By Jack Krayenhoff

(In the previous installment I was flying to the Matsès, a isolated tribe of Indians in the Peruvian jungle. The main purpose was to ascertain if there was syphilis among them. It was 1983, and my wife and I had taken a year out from my Victoria practice to be the doctor of the Wycliffe Bible Translators in that country.)

The plane landed very smoothly, but there was one thing the pilot had not predicted. The heavy rain just past had turned the top layer of the landing strip to something like butter, and the landing scarcely slowed the plane down. To my horror, I saw the rim of the forest quickly coming closer and closer. I don’t know what the pilot did, but perhaps five yards before the end of the runway and the onset of the trees the plane stopped.

Soon, we were surrounded by Matsès that is. They were cold, covering their trunks with crossed arms, for even in the jungle the rain brings cold. Nevertheless, they were eagerly awaiting the treat Harriet, the missionary, was bringing: buns. Wisely, she gave them to the chieftain to distribute. The females were not included in the distribution; they stayed at a respectful distance.

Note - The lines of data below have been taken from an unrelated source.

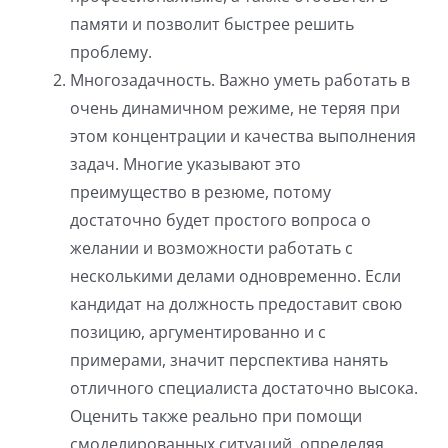
памяти и позволит быстрее решить
проблему.
Многозадачность. Важно уметь работать в
очень динамичном режиме, не теряя при
этом концентрации и качества выполнения
задач. Многие указывают это
преимущество в резюме, потому
достаточно будет простого вопроса о
желании и возможности работать с
несколькими делами одновременно. Если
кандидат на должность предоставит свою
позицию, аргументированно и с
примерами, значит перспектива нанять
отличного специалиста достаточно высока.
Оценить также реально при помощи
смоделированных ситуаций, определяя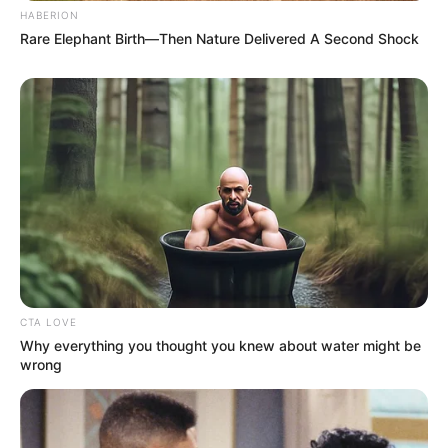
leginkább az orvosokban és egészségügyi
HABERION
Rare Elephant Birth—Then Nature Delivered A Second Shock
dolgozókban bíznak. Úgy véli, a frontvonalban
dolgozó szakemberek feladata nem az elkötelezett
oltásellenesek meggyőzése, hanem azok
támogatása, akiket az oltásellenes hangok
próbálnak elbizonytalanítani.
CTA LOVE
Why everything you thought you knew about water might be
wrong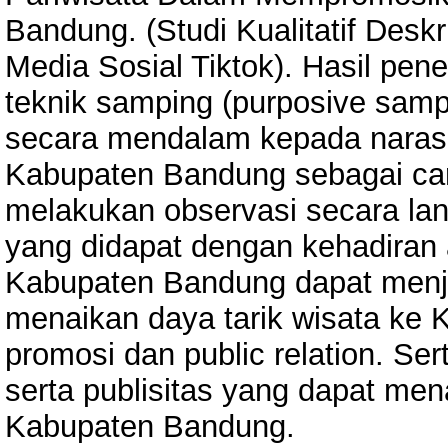
Bandung. (Studi Kualitatif Deskr
Media Sosial Tiktok). Hasil pen
teknik samping (purposive sam
secara mendalam kepada narasu
Kabupaten Bandung sebagai ca
melakukan observasi secara lang
yang didapat dengan kehadiran 
Kabupaten Bandung dapat menjad
menaikan daya tarik wisata ke K
promosi dan public relation. Se
serta publisitas yang dapat men
Kabupaten Bandung.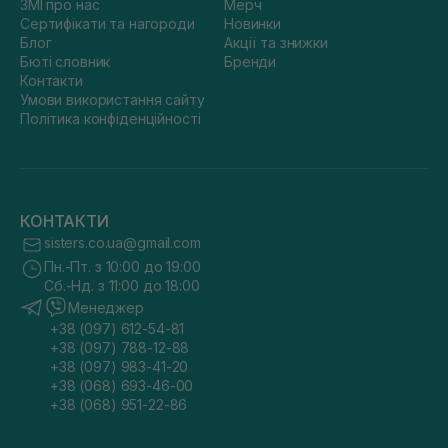
ЗМІ про нас
Мерч
Сертифікати та нагороди
Новинки
Блог
Акції та знижки
Бюті словник
Бренди
Контакти
Умови використання сайту
Політика конфіденційності
КОНТАКТИ
sisters.co.ua@gmail.com
Пн.-Пт. з 10:00 до 19:00
Сб.-Нд. з 11:00 до 18:00
Менеджер
+38 (097) 612-54-81
+38 (097) 788-12-88
+38 (097) 983-41-20
+38 (068) 693-46-00
+38 (068) 951-22-86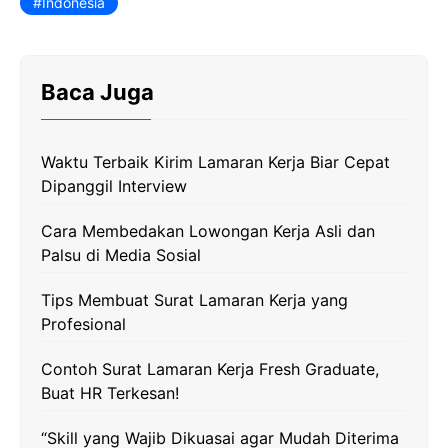
c
i
l
a
p
Indonesia
e
t
e
t
y
b
t
g
s
L
Baca Juga
o
e
r
A
i
o
r
a
p
n
k
m
p
k
Waktu Terbaik Kirim Lamaran Kerja Biar Cepat
Dipanggil Interview
Cara Membedakan Lowongan Kerja Asli dan
Palsu di Media Sosial
Tips Membuat Surat Lamaran Kerja yang
Profesional
Contoh Surat Lamaran Kerja Fresh Graduate,
Buat HR Terkesan!
“Skill yang Wajib Dikuasai agar Mudah Diterima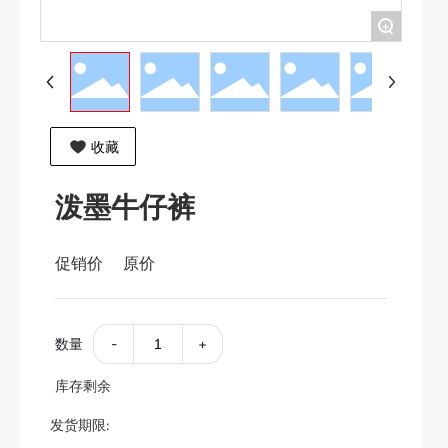
+
收藏
泼墨牛仔裤
促销价
原价
数量
-
+
库存剩余
发货期限: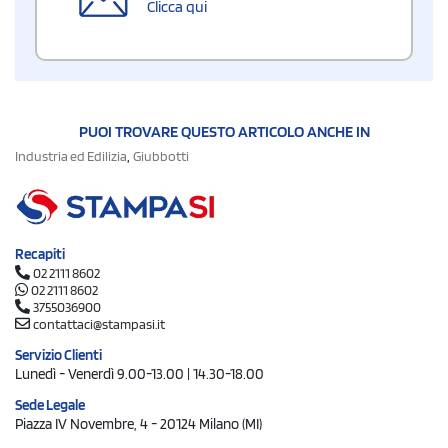
Clicca qui
PUOI TROVARE QUESTO ARTICOLO ANCHE IN
,
Industria ed Edilizia
Giubbotti
Recapiti
02 2111 8602
02 2111 8602
3755036900
contattaci@stampasi.it
Servizio Clienti
Lunedì - Venerdì 9.00-13.00 | 14.30-18.00
Sede Legale
Piazza IV Novembre, 4 - 20124 Milano (MI)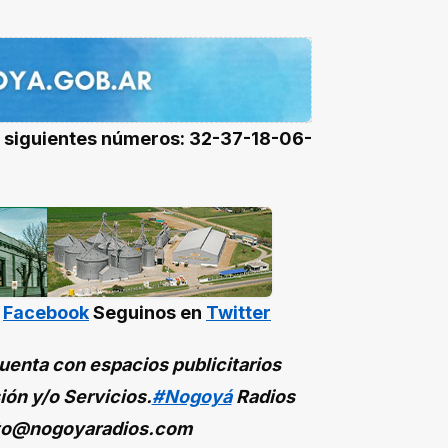
s siguientes números: 32-37-18-06-
n
Facebook
Seguinos en
Twitter
enta con espacios publicitarios
ión y/o Servicios.
#Nogoyá
Radios
to@nogoyaradios.com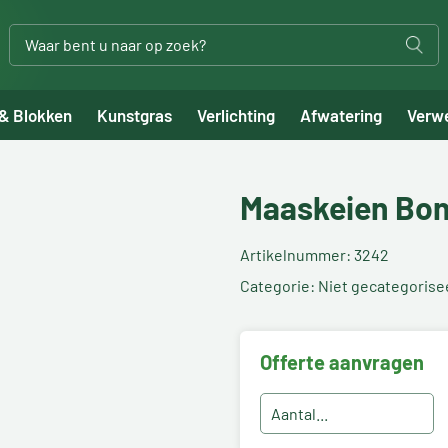
 & Blokken
Kunstgras
Verlichting
Afwatering
Verw
Maaskeien Bo
Artikelnummer: 3242
Categorie: Niet gecategorise
Offerte aanvragen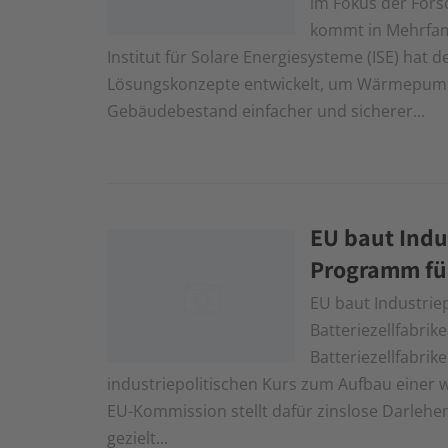
im Fokus der For
kommt in Mehrfam
Institut für Solare Energiesysteme (ISE) hat
Lösungskonzepte entwickelt, um Wärmepumpe
Gebäudebestand einfacher und sicherer...
EU baut Indus
Programm für
EU baut Industriep
Batteriezellfabri
Batteriezellfabrik
industriepolitischen Kurs zum Aufbau einer 
EU-Kommission stellt dafür zinslose Darlehen 
gezielt...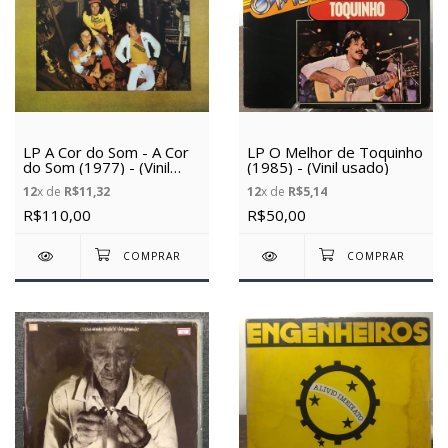
LP A Cor do Som - A Cor
LP O Melhor de Toquinho
do Som (1977) - (Vinil
(1985) - (Vinil usado)
Usado)
12
x de
R$11,32
12
x de
R$5,14
R$110,00
R$50,00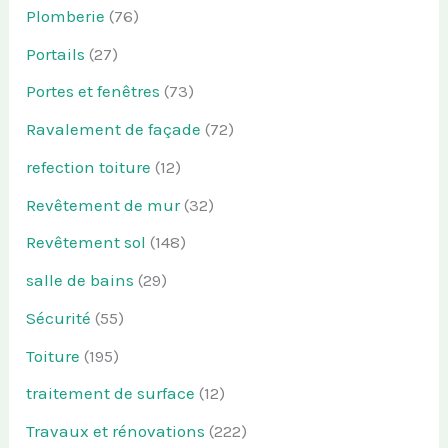
Plomberie
(76)
Portails
(27)
Portes et fenêtres
(73)
Ravalement de façade
(72)
refection toiture
(12)
Revêtement de mur
(32)
Revêtement sol
(148)
salle de bains
(29)
Sécurité
(55)
Toiture
(195)
traitement de surface
(12)
Travaux et rénovations
(222)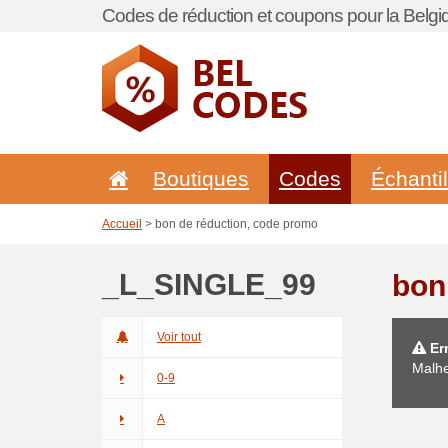
Codes de réduction et coupons pour la Belgi
Boutiques
Codes
Échanti
Accueil
> bon de réduction, code promo
_L_SINGLE_99
bon
Voir tout
Err
Malhe
0-9
A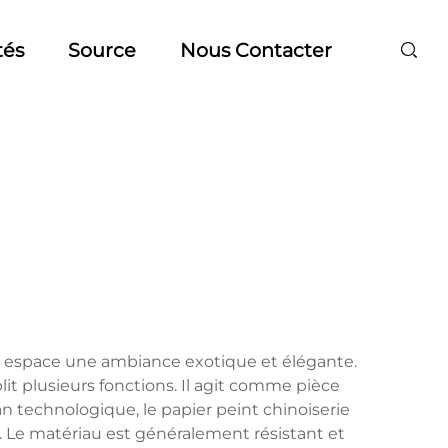
tés
Source
Nous Contacter
out espace une ambiance exotique et élégante.
plit plusieurs fonctions. Il agit comme pièce
an technologique, le papier peint chinoiserie
. Le matériau est généralement résistant et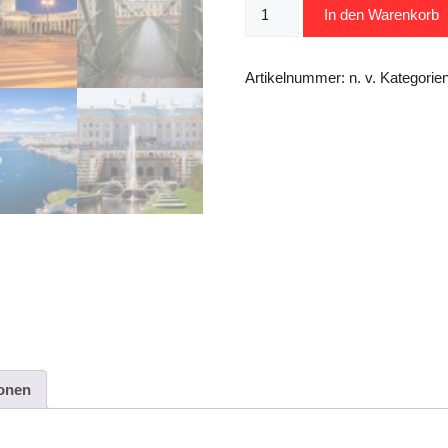
Sankt
In den Warenkorb
Petersburg
entdecken
–
Artikelnummer:
n. v.
Kategorie
6
Tage
Menge
ionen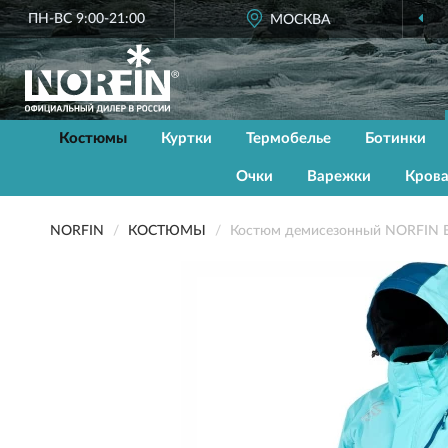
ПН-ВС 9:00-21:00
ОФИЦИАЛЬНЫЙ
МОСКВА
ДИЛЕР NO
Костюмы
Куртки
Термобелье
Ботинки
Очки
Варежки
Кров
NORFIN
КОСТЮМЫ
Костюм демисезонный NORFIN 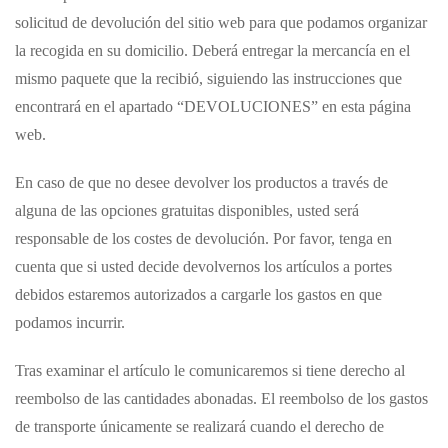
solicitud de devolución del sitio web para que podamos organizar
la recogida en su domicilio. Deberá entregar la mercancía en el
mismo paquete que la recibió, siguiendo las instrucciones que
encontrará en el apartado “DEVOLUCIONES” en esta página
web.
En caso de que no desee devolver los productos a través de
alguna de las opciones gratuitas disponibles, usted será
responsable de los costes de devolución. Por favor, tenga en
cuenta que si usted decide devolvernos los artículos a portes
debidos estaremos autorizados a cargarle los gastos en que
podamos incurrir.
Tras examinar el artículo le comunicaremos si tiene derecho al
reembolso de las cantidades abonadas. El reembolso de los gastos
de transporte únicamente se realizará cuando el derecho de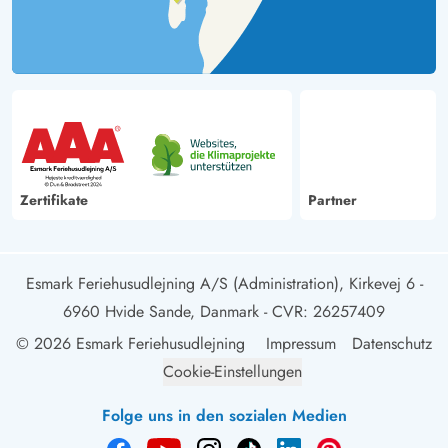
Zertifikate
Partner
Esmark Feriehusudlejning A/S (Administration), Kirkevej 6 -
6960 Hvide Sande, Danmark
- CVR: 26257409
© 2026 Esmark Feriehusudlejning
Impressum
Datenschutz
Cookie-Einstellungen
Folge uns in den sozialen Medien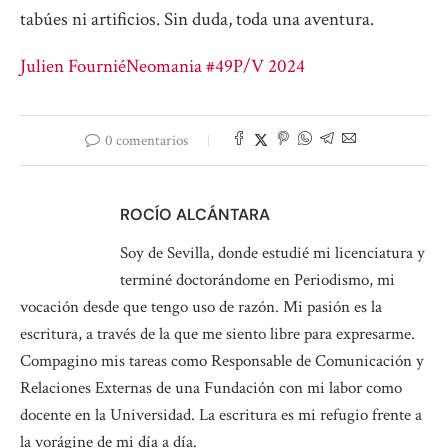
tabúes ni artificios. Sin duda, toda una aventura.
Julien Fournié
Neomania #49
P/V 2024
0 comentarios
ROCÍO ALCÁNTARA
Soy de Sevilla, donde estudié mi licenciatura y
terminé doctorándome en Periodismo, mi
vocación desde que tengo uso de razón. Mi pasión es la
escritura, a través de la que me siento libre para expresarme.
Compagino mis tareas como Responsable de Comunicación y
Relaciones Externas de una Fundación con mi labor como
docente en la Universidad. La escritura es mi refugio frente a
la vorágine de mi día a día.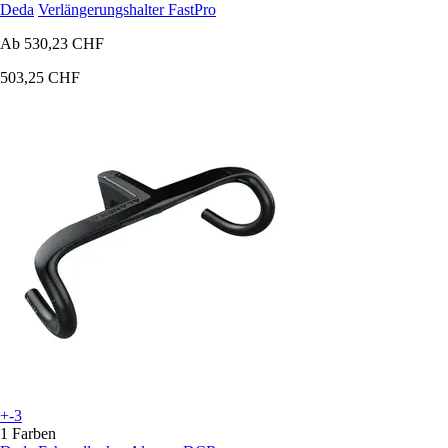
Deda
Verlängerungshalter FastPro
Ab
530,23 CHF
503,25 CHF
+-3
1 Farben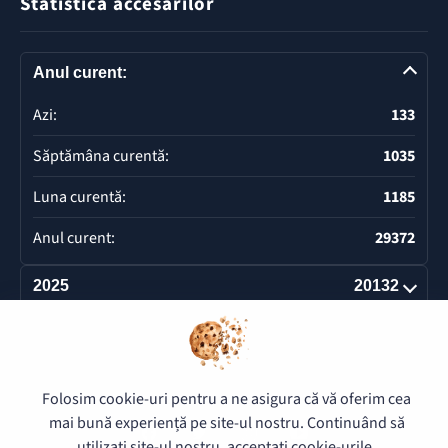
Statistica accesărilor
Anul curent:
Azi:
133
Săptămâna curentă:
1035
Luna curentă:
1185
Anul curent:
29372
2025
20132
Deschide
© 2026 Pretura Buiucani - Toate drepturile rezervate.
Folosim cookie-uri pentru a ne asigura că vă oferim cea
mai bună experiență pe site-ul nostru. Continuând să
utilizați site-ul nostru, acceptați cookie-urile.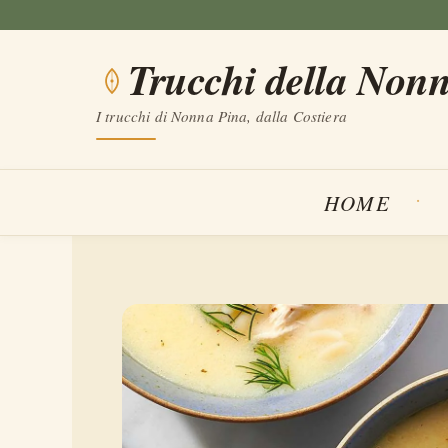
Vai
al
Trucchi della Non
contenuto
I trucchi di Nonna Pina, dalla Costiera
HOME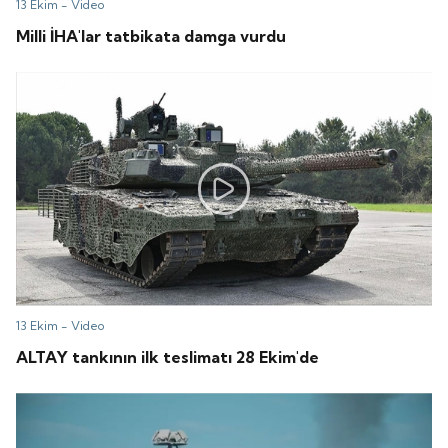
13 Ekim -
Video
Milli İHA'lar tatbikata damga vurdu
13 Ekim -
Video
ALTAY tankının ilk teslimatı 28 Ekim'de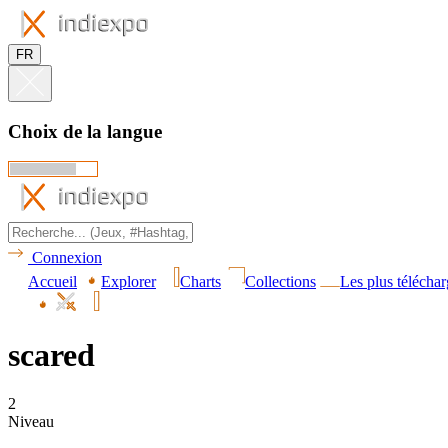
FR
Choix de la langue
Connexion
Accueil
Explorer
Charts
Collections
Les plus téléchar
scared
2
Niveau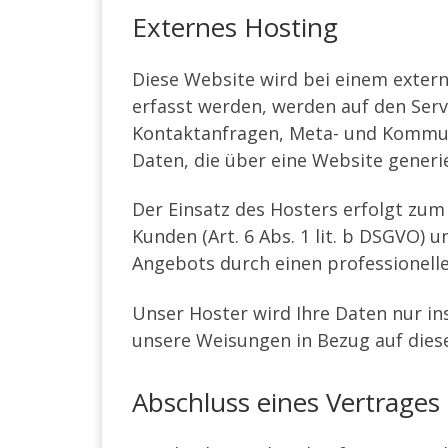
Externes Hosting
Diese Website wird bei einem extern
erfasst werden, werden auf den Serve
Kontaktanfragen, Meta- und Kommun
Daten, die über eine Website generi
Der Einsatz des Hosters erfolgt zu
Kunden (Art. 6 Abs. 1 lit. b DSGVO) u
Angebots durch einen professionellen 
Unser Hoster wird Ihre Daten nur ins
unsere Weisungen in Bezug auf dies
Abschluss eines Vertrages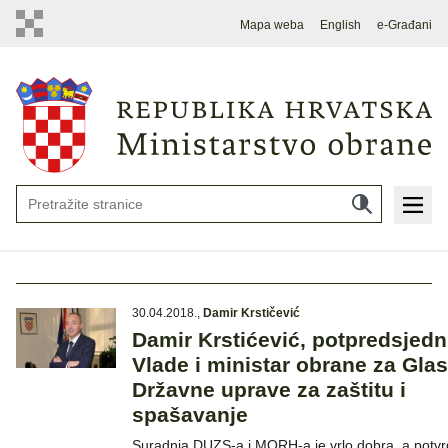
Mapa weba
English
e-Građani
30.04.2018.
,
Damir Krstičević
Damir Krstićević, potpredsjedn
Vlade i ministar obrane za Glas
Državne uprave za zaštitu i
spašavanje
Suradnja DUZS-a i MORH-a je vrlo dobra, a potvr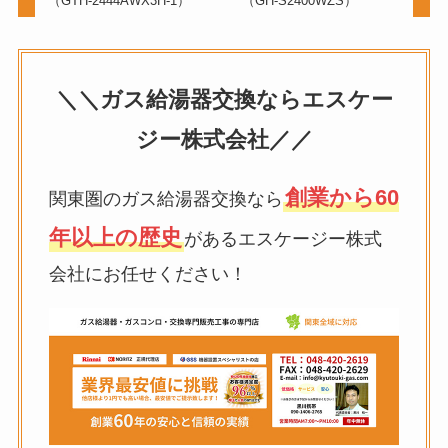
（GTH-2444AWX3H-1）
（GH-S2400WZS）
＼＼ガス給湯器交換ならエスケー
ジー株式会社／／
創業から60
関東圏のガス給湯器交換なら
年以上の歴史
があるエスケージー株式
会社にお任せください！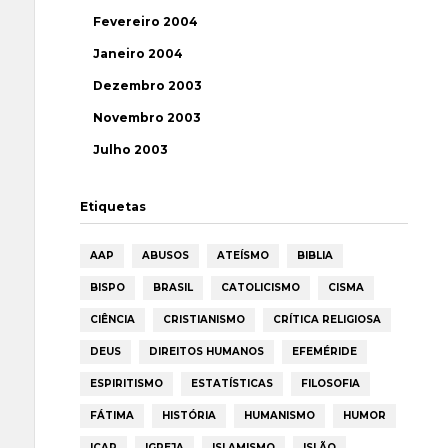
Fevereiro 2004
Janeiro 2004
Dezembro 2003
Novembro 2003
Julho 2003
Etiquetas
AAP
ABUSOS
ATEÍSMO
BIBLIA
BISPO
BRASIL
CATOLICISMO
CISMA
CIÊNCIA
CRISTIANISMO
CRÍTICA RELIGIOSA
DEUS
DIREITOS HUMANOS
EFEMÉRIDE
ESPIRITISMO
ESTATÍSTICAS
FILOSOFIA
FÁTIMA
HISTÓRIA
HUMANISMO
HUMOR
ICAR
IGREJA
ISLAMISMO
ISLÃO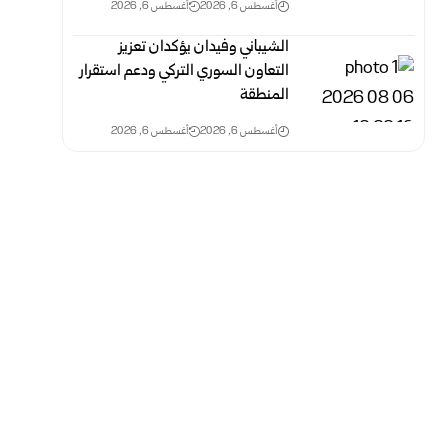
أغسطس 6, 2026
أغسطس 6, 2026
الشيباني وفيدان يؤكدان تعزيز
التعاون السوري التركي ودعم استقرار
المنطقة
أغسطس 6, 2026
أغسطس 6, 2026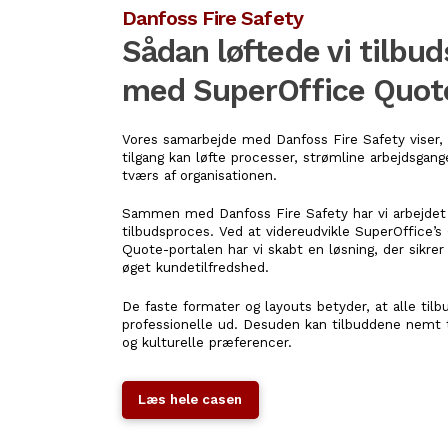
Danfoss Fire Safety
Sådan løftede vi tilbu
med SuperOffice Quot
Vores samarbejde med Danfoss Fire Safety viser,
tilgang kan løfte processer, strømline arbejdsgang
tværs af organisationen.
Sammen med Danfoss Fire Safety har vi arbejdet
tilbudsproces. Ved at videreudvikle SuperOffice’
Quote-portalen har vi skabt en løsning, der sikrer
øget kundetilfredshed.
De faste formater og layouts betyder, at alle til
professionelle ud. Desuden kan tilbuddene nemt ti
og kulturelle præferencer.
Læs hele casen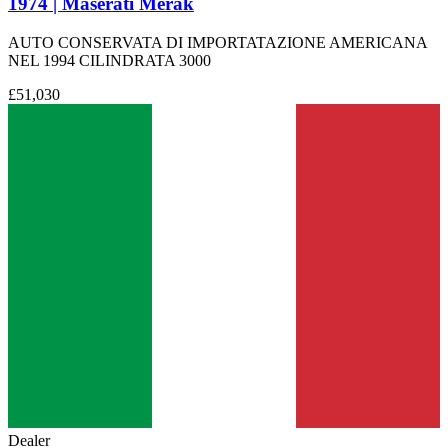
1974 | Maserati Merak
AUTO CONSERVATA DI IMPORTATAZIONE AMERICANA
NEL 1994 CILINDRATA 3000
£51,030
Dealer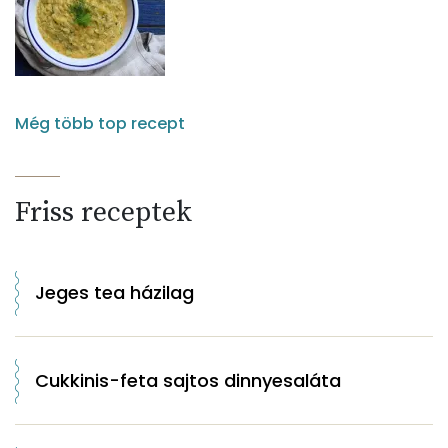
Még több top recept
Friss receptek
Jeges tea házilag
Cukkinis-feta sajtos dinnyesaláta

In the village, our first stop was the house of the missionary to have lunch. This consisted of a treat: roast monkey. The natives had specially hunted and prepared it. Under these conditions, we felt it would be wrong to raise objections, and we started eating it. We had to admit: it was good.

After lunch, we had a brief time to look at the people. The men had tattoos around their mouths; they represented hairs of the Jaguars. The women had slivers of bamboo stuck in their nostrils. When it came to imitating a Jaguar, they had it over the men. It occurred to me, however, how impractical the bamboo slivers were when hunting in the bush, and that this was the reason why the men preferred tattoos.

The big surprise was the size of the houses. They were not huts, but honest-to-goodness buildings with a large roof, constructed with poles to resemble a saddle, and with banana leaves to keep out the rain. On the main floor were several apartments, each for a woman with her own children. This was necessary to live polygamously, because the men were in the custom of raiding villages of other tribes, killing the men and taking the women with them. Arriving home, they would donate an apartment to her, to raise her own family. I asked Harriet how this system of new wives affected the previous wives. Did it cause severe jealousy? Not that she was aware of. Polygamy being the custom, they did not expect anything else. Rather, having to raise two or three children from the father, they were relieved to be given a break. The important thing was that they were not ditched but were continued to be looked after even after they had ceased to bewitch her man.

But it was time to see what the sickness was. One mother came carrying her seven year old daughter who had a fever and whose tibias markedly bent forward. Were these “sabre-sheath shaped tibias?”  Only an analysis of the spinal fluid could tell; pinta, a harmless skin disease, would cross-react with the serum but not with the spinal fluid. So I did a spinal tap on eleven adult women who were symptom-free but could carry the spirochete because they came from villages that were possibly infected. All of them underwent the procedure without fear, simply because Harriet told them it was OK. The samples were sent to the laboratory in Lima.

On leaving the tribe, I had acquired a lot of admiration for Harriet. The habit of killing the neighbours she had discouraged without causing undue resentment among the men; this was a major accomplishment, as the source of new women was dried up. The other habits could wait till later, if they were truly unscriptural. The main thing to achieve was making them ready to receive the good news of Jesus.

On the whole, I had a considerable respect also for the Matsès. The story of murdering the neighbours suggested a brutish attitude of the men, but this was not at all true. The treatment of women, with a beautiful house with apartments for each wife, was exemplary. In fact, the Old Testament, for example, with David providing two hundred Philistine foreskins to Saul by way of a price for his daughter, did not make David a brutish man. I foresee a very good future for the Matsès.